Ab diesem Sommer sollen acht EU-Staaten elektronische Patientendaten austauschen – auch Luxemburg nimmt teil. Dabei fehlt hierzulande nach wie vor die gesetzliche Grundlage und das Gesundheitsministerium behandelt den Datenschutz stiefmütterlich.

Erster Termin beim neuen Orthopäden. Mein Fuß zwickt schon seit langem und gibt einfach keine Ruhe. Beim Hausarzt war ich schon – der hat ausgiebig untersucht und bereits Röntgen und Laborwerte anfertigen lassen. Das sieht auch der Orthopäde, nachdem er einen kurzen Blick in meine elektronische Patientenakte geworfen hat. Er kann sofort da ansetzen, wo mein Hausarzt aufgehört hat. Und ich brauche nicht erst lange erzählen, was schon alles gemacht wurde oder was mein Hausarzt sagt. Dieses Szenario könnte dann Realität werden, wenn das Projekt „dossier de soins oartagé“, kurz DSP, endlich ins Rollen kommt. Doch es hakt an mehreren Fronten.

Ein Rückblick: Im Januar hatten der Verband der Pflegedienstleister COPAS, der Ärzteverband AMMD sowie das Syndikat der Apotheker in der Sache die Europäische Kommission eingeschaltet. Ärzte, Apotheker und Pflegedienstleister bezweifelten, dass die großherzogliche Verordnung, die als Grundlage für die Patientenakte dienen soll, konform mit der EU-Datenschutzgrundverordnung GDPR sei. Sie appellierten an Kommissionspräsident Jean-Claude Juncker das doch bitte zu prüfen.

In der elektronischen Patientenakte werden die Gesundheitsdaten eines Patienten gebündelt, die dann zwischen medizinischen Fachkräften innerhalb Luxemburgs – aber auch über die Landesgrenzen hinaus – ausgetauscht werden können. Die technische Umsetzung übernimmt die eigens dazu gegründete Agentur „eSante“.

Bedenken der Datenschutzkommission

Doch zur Zeit ist dies immer noch nur im Rahmen einer 2015 gestarteten Pilotphase der Fall. Rund 10.000 elektronische Dossiers wurden damals eingerichtet. Weitere 23.000 DSPs kamen seither dazu – unter fragwürdigen Bedingungen, wie das „Land“ im Februar berichtete.

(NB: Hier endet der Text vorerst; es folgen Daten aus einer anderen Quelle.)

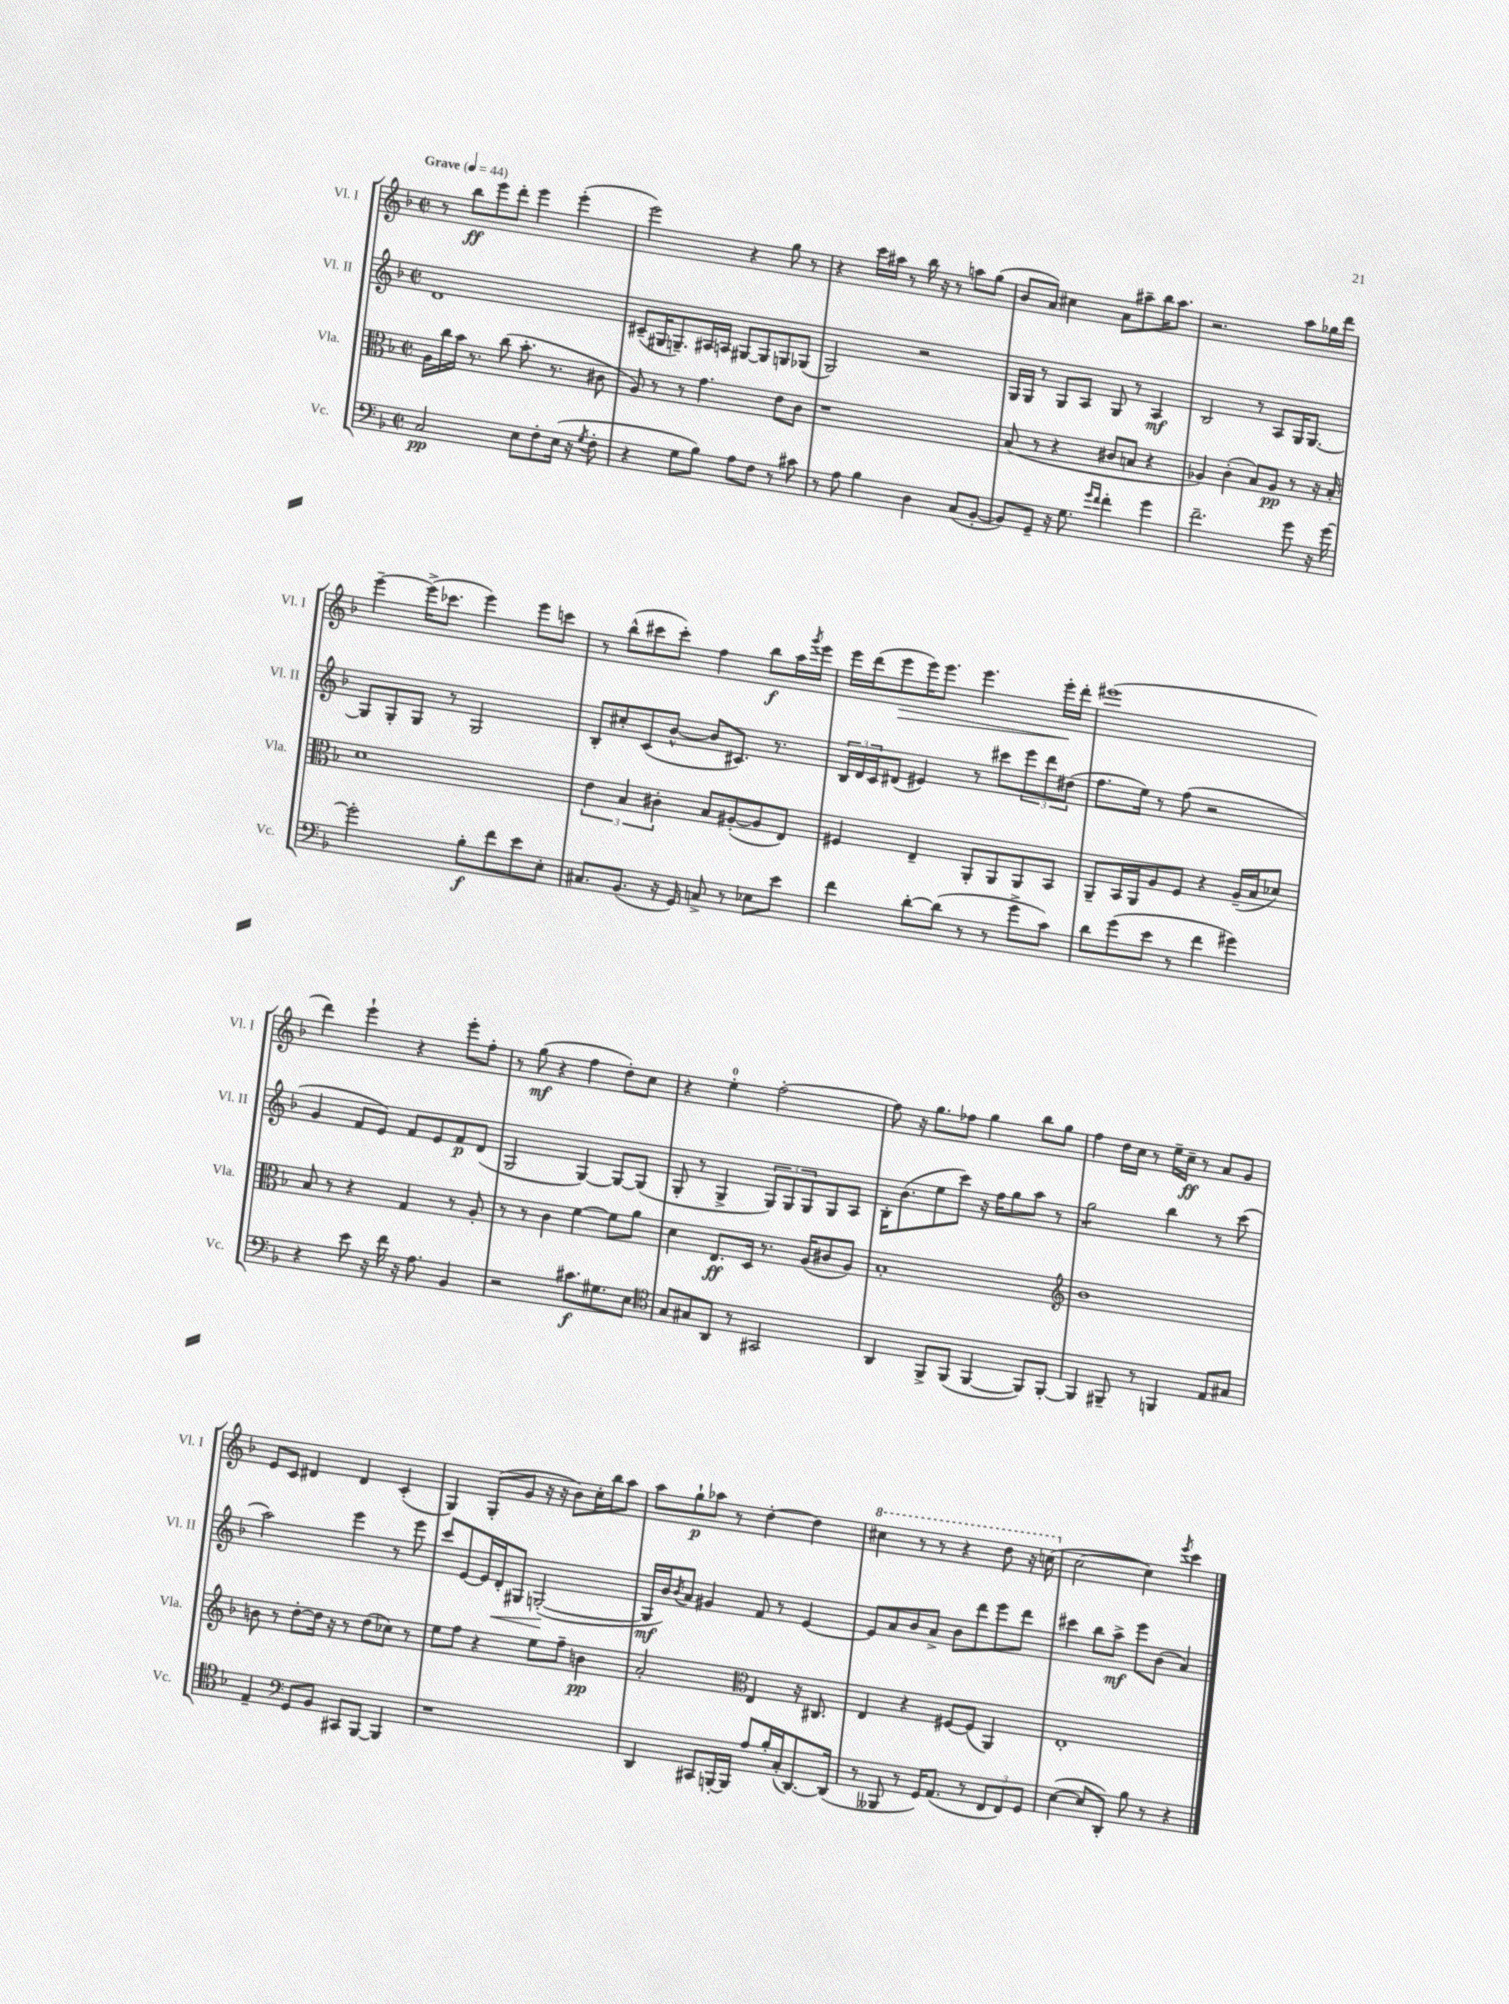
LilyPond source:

<<
\new StaffGroup <<
\new Staff = "s0" \with { instrumentName = "Vl. I" shortInstrumentName = "Vl. I" } {
    \clef treble \key f \major \defaultTimeSignature \time 2/2 \tempo "Grave" 4 = 44
    r8 bes''8\ff e'''8 d'''8-. e'''4 e'''4-.( |
    e'''2) r4 g''8 r8 |
    r4 c'''16 ais''16 r8 bes''16 r16 r8 a''8 g''8( |
    bes'8 a'8) cis''4 a'8 ais''8-- bes''16 ais''8. |
    r2. a''8 ges''16 d'''16 |
    e'''4~-- e'''16->( ces'''8. e'''4) e'''8 c'''8 |
    r8 bes''8-^( cis'''8 cis'''8-.) f''4 bes''8\f a''16 \acciaccatura { g'''8 } e'''16 |
    e'''16 d'''16( e'''8\> e'''16) e'''8. e'''4. e'''16-.\! d'''16-. |
    eis'''1( |
    d'''4) e'''4-! r4 e'''8-. f''8-. |
    r8 g''8\mf( r4 f''4 d''8-.) c''8 |
    r4 e''4-0-. f''2~-. |
    f''8 r16 g''8. fes''8 g''4 bes''8 g''8 |
    f''4 d''16 c''16 r8 e''16-- c''16--\ff r8 a'8 g'8 |
    e'8 c'8 dis'4 dis'4 c'4-.( |
    g4) g8-.( g'8 r16 r16 bes'8) c''16-. bes''16 a''8 |
    a''8 g''8-!\p aes''8 r8 d''4~-. d''4 |
    \ottava #1 cis'''4 r8 r8 r4 d'''8 r16 c'''16( \ottava #0 |
    c''2~ c''4) \acciaccatura { e'''8 } c'''4 \bar "|." |
}
\new Staff = "s1" \with { instrumentName = "Vl. II" shortInstrumentName = "Vl. II" } {
    \clef treble \key f \major \defaultTimeSignature \time 2/2
    d'1 |
    cis'8--( gis16 g8.--) ais16 a16 gis8~ gis8 g8 ges8( |
    g2) r2 |
    g16 g16 r8 g8 a8 g8 r8 a4\mf |
    bes2 r8 a8 g16 g8.~ |
    g8 g8-. g8 r8 g2 |
    bes8-. cis''8-. c'8( bes'8~-^ bes'8 cis'8.) r8. |
    \tuplet 3/2 { bes16 d'16 c'16 } dis'8( eis'4) r8 cis'''8 \tuplet 3/2 { e'''8 d'''8 dis''8( } |
    f''8. e''16) r8 f''8( r2 |
    g'4 f'8 e'8) f'8 e'8 f'8\p d'8( |
    g2 g4~) g8~ g8( |
    g8-. r8 g4-> \tuplet 3/2 { g8) g8 g8 } g8 a8 |
    bes16-. bes'8.( e''8 c'''8) r16 f''16 g''8 a''8 r8 |
    g''2:8 bes''4 r8 c'''8( |
    a''2) e'''4 r8 e'''8 |
    c'''8 e'8~ e'16 d'16-.\< gis8 g2~-.\!( |
    g16\mf bes'16) \acciaccatura { bes'8 } a'8 gis'4 f'8 r8 e'4~ |
    e'8 a'8 bes'8 a'8-> bes'8 d'''8 e'''8 d'''8 |
    cis'''4 bes''8 a''8->\mf e'''8 bes'8( a'4) \bar "|." |
}
\new Staff = "s2" \with { instrumentName = "Vla." shortInstrumentName = "Vla." } {
    \clef alto \key f \major \defaultTimeSignature \time 2/2
    a16 c''16 bes'16 r8. c''8( bes'8.-. r8. cis'8 |
    a8) r8 r8 g'4. e'8 c'8 |
    r1 |
    bes8( r8 r4 cis'8 b8 r4 |
    aes4) c'4-.( bes8) aes8\pp r8 r16 bes16-. |
    d'1 |
    \tuplet 3/2 { e'4 bes4 cis'4-. } bes8 ais8~-.( ais8 e8) |
    fis4 e4-- a,8-. a,8 a,8 bes,8 |
    a,8-- bes,16 a,16 a8 f8 r4 a16--( bes16 des'8) |
    bes8 r8 r4 g4 r8 a8-. |
    r8 r8 c'4 f'4~ f'8 a'8 |
    d'4 e8.\ff d16 r8. a16( cis'8 a8) |
    bes1-. |
    \clef treble bes'1 |
    b'8 r8 d''8~-. d''16 r16 r8 d''8( ces''8) r8 |
    e''8 f''8 r4 e''8 f''8-- b'4\pp |
    a'2-. \clef alto e4 r16 cis8. |
    e4 r4 fis8~ fis8( a,4) |
    e1-. \bar "|." |
}
\new Staff = "s3" \with { instrumentName = "Vc." shortInstrumentName = "Vc." } {
    \clef bass \key f \major \defaultTimeSignature \time 2/2
    c2\pp e8 f8-. e16( r16 \acciaccatura { g8 } f8-. |
    r4 g8 bes8) a8 f8 r8 cis'8 |
    r8 a8 bes4 d4 c8( bes,8~-. |
    bes,8) g,8-- r16 g8. \grace { g'16 f'16 } f'4-. g'4 |
    f'2.-- g'8 r16 g'16~ |
    g'2-. bes8-.\f f'8 e'8 e8-. |
    cis8. bes,8.( r16 g,16) c8-> r8 ees8 e'8 |
    f'4 d'8~-. d'8( r8 r8 g'8-> c'8) |
    d'8 g'8( e'8 r8 f'4 gis'4) |
    r4 e'8 r16 f'16 r16 a8. bes,4 |
    r2 cis'8.\f gis8. e8 |
    \clef tenor g8 gis8 a,8 r8 gis,2 |
    a,4 f,8-> f,8( f,4~ f,8) f,8~-. |
    f,4 fis,8-- r8 f,4 e8 gis8 |
    e4-- \clef bass g,8 bes,8 cis,8 bes,,8~ bes,,4 |
    r1 |
    d,4 cis,8 b,,16~-. b,,16 a8 bes16-. c16-.( d,8.~) d,16( |
    r8 beses,,8 r8 g,16) a,8.( r8 \tuplet 3/2 { f,8 f,8) g,8 } |
    e4~( e8 d,8-.) bes8 r8 r4 \bar "|." |
}
>>
>>
\layout { \context { \Score \remove "Bar_number_engraver" } }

Über die geplante großherzogliche Verordnung sollen die DSP zur nationalen Norm werden. Nach dem Prinzip des ‚Opt-Out’ soll für jeden Patienten eine Akte geöffnet werden. Dieser wird danach darüber in Kenntnis gesetzt und kann im Rahmen einer gesetzten Frist die Schließung seiner Akte fordern. Ob dies und weitere Aspekte des Textes die Datenschutzgrundverordnung respektieren, bezweifeln AMMD, COPAS und die Apotheker.

Ein paar Monate später hat sich nicht viel an der Situation geändert. Die Datenschutzgrundverordnung ist seit heute in Kraft. Die großherzogliche Verordnung hingegen nicht. Erst lag der Text bei der nationalen Kommission für Datenschutz (CNPD), die im April ihre Stellungnahme abgegeben hat – und mit Blick auf die GDPR so einige Unzulänglichkeiten vermeldete. Nun liegt der Entwurf beim Staatsrat. Es heißt also abwarten. Auch auf Juncker wird gewartet. Bisher hat die Kommission nicht auf die Beschwerde von den Ärzten, Apothekern und der COPAS reagiert.

Gesundheitsministerin hält an Plänen fest

„Wir starten noch dieses Jahr mit der Umsetzungsphase“, ist sich die Gesundheitsministerin hingegen sicher. Lydia Mutsch (LSAP) hebt im Gespräch mit REPORTER die Bedeutung der elektronischen Patientenakte hervor. „Wir müssen den Menschen jetzt die Angst nehmen und ihnen erklären, dass die Patientenakte ein digitales Hilfsmittel ist, das den Patienten zugutekommt“, sagt die Ministerin.